──────── TEXTE SOURCE ────────
Sursis à statuer et annulation partielle de l’autorisation environnementale : pouvoirs alternatifs du juge et non simultanés

Catégorie

Environnement

Date

March 2024

Temps de lecture

3 minutes

CE 8 mars 2024 Société Engie Green Doussay, req. n° 463249 : mentionné aux tables du recueil Lebon

Par cette décision le Conseil d’Etat affirme l’impossibilité pour le juge de simultanément d’une part, annuler partiellement l’arrêté attaqué en tant qu’il ne comportait pas la dérogation à l’interdiction de destruction des espèces protégées et de suspendre son exécution jusqu’à l’octroi éventuel de cette dérogation, et, d’autre part, de surseoir à statuer sur le “surplus des conclusions de la requête” pour permettre à la société pétitionnaire de lui notifier une mesure de régularisation du vice tiré de l’irrégularité de l’avis de l’autorité environnementale.

Par un arrêt du 8 janvier 2019, le préfet de la Vienne a délivré à la société Engie Green Doussay l’autorisation d’exploiter un parc éolien sur le territoire de la commune de Doussay Les requérants ont demandé à la cour administrative d’appel de Bordeaux d’annuler l’arrêté du préfet.

La cour administrative d’appel de Bordeaux a :

  • d’une part, annulé cet arrêté en tant qu’il ne comporte pas la dérogation à l’interdiction de destruction des espèces protégées
  • d’autre part, prononcé un sursis à statuer pour permettre à la société Engie Green Doussay de lui notifier, le cas échéant, une mesure de régularisation du vice tiré de l’irrégularité de l’avis de l’autorité environnementale.

La société Engie Green Doussay s’est donc pourvue en cassation.

1          Sur les mesures à prendre en compte pour apprécier la demande dérogation « espèces protégées »

Le Conseil d’Etat rappelle les dispositions du code de l’environnement relatives aux espèces protéger en précisant que la destruction ou la perturbation des espèces animales concernées, ainsi que la destruction ou la dégradation de leurs habitats, sont interdites.

Toutefois, la Haute juridiction rappelle que l’autorité administrative peut déroger à ces interdictions dès lors que sont remplies trois conditions distinctes et cumulatives,

  • l’absence de solution alternative satisfaisante ;
  • la condition de ne pas nuire au maintien, dans un état de conservation favorable, des populations des espèces concernées dans leur aire de répartition naturelle ;
  • la justification de la dérogation par l’un des cinq motifs limitativement énumérés et parmi lesquels figure le fait que le projet réponde, par sa nature et compte tenu des intérêts économiques et sociaux en jeu, à une raison impérative d’intérêt public majeur.
──────── DONNÉES FOURNIES ────────
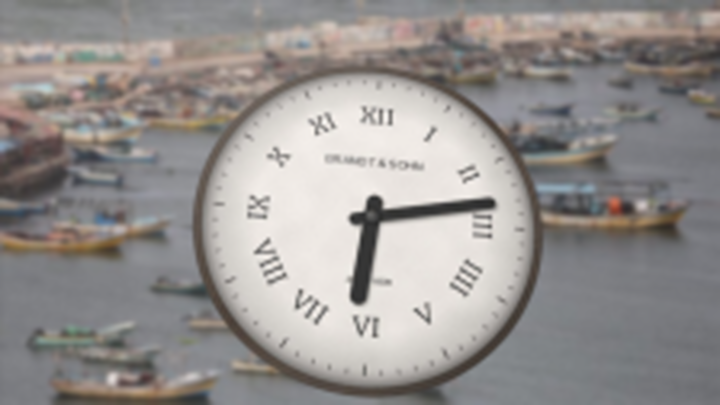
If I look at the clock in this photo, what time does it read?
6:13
────────
──────── DONNÉES FOURNIES ────────
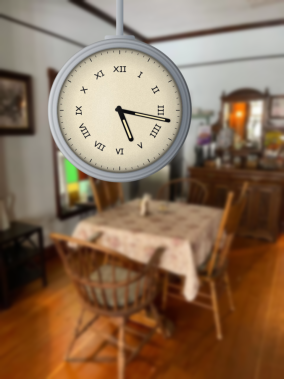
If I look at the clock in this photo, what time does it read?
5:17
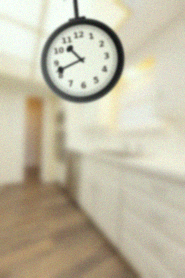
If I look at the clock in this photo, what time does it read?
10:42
────────
**DÉTAILS DE LA TÂCHE**
Reprenez le passage du texte sur le sursis à statuer qui commence par « Par cette décision » et se poursuit jusqu'à « l’arrêté du préfet. ». Substituez-y « représentant de l'État » à « préfet ».

**RÉPONSE FOURNIE**
Par cette décision le Conseil d’Etat affirme l’impossibilité pour le juge de simultanément d’une part, annuler partiellement l’arrêté attaqué en tant qu’il ne comportait pas la dérogation à l’interdiction de destruction des espèces protégées et de suspendre son exécution jusqu’à l’octroi éventuel de cette dérogation, et, d’autre part, de surseoir à statuer sur le “surplus des conclusions de la requête” pour permettre à la société pétitionnaire de lui notifier une mesure de régularisation du vice tiré de l’irrégularité de l’avis de l’autorité environnementale.

Par un arrêt du 8 janvier 2019, le représentant de l'État de la Vienne a délivré à la société Engie Green Doussay l’autorisation d’exploiter un parc éolien sur le territoire de la commune de Doussay Les requérants ont demandé à la cour administrative d’appel de Bordeaux d’annuler l’arrêté du représentant de l'État.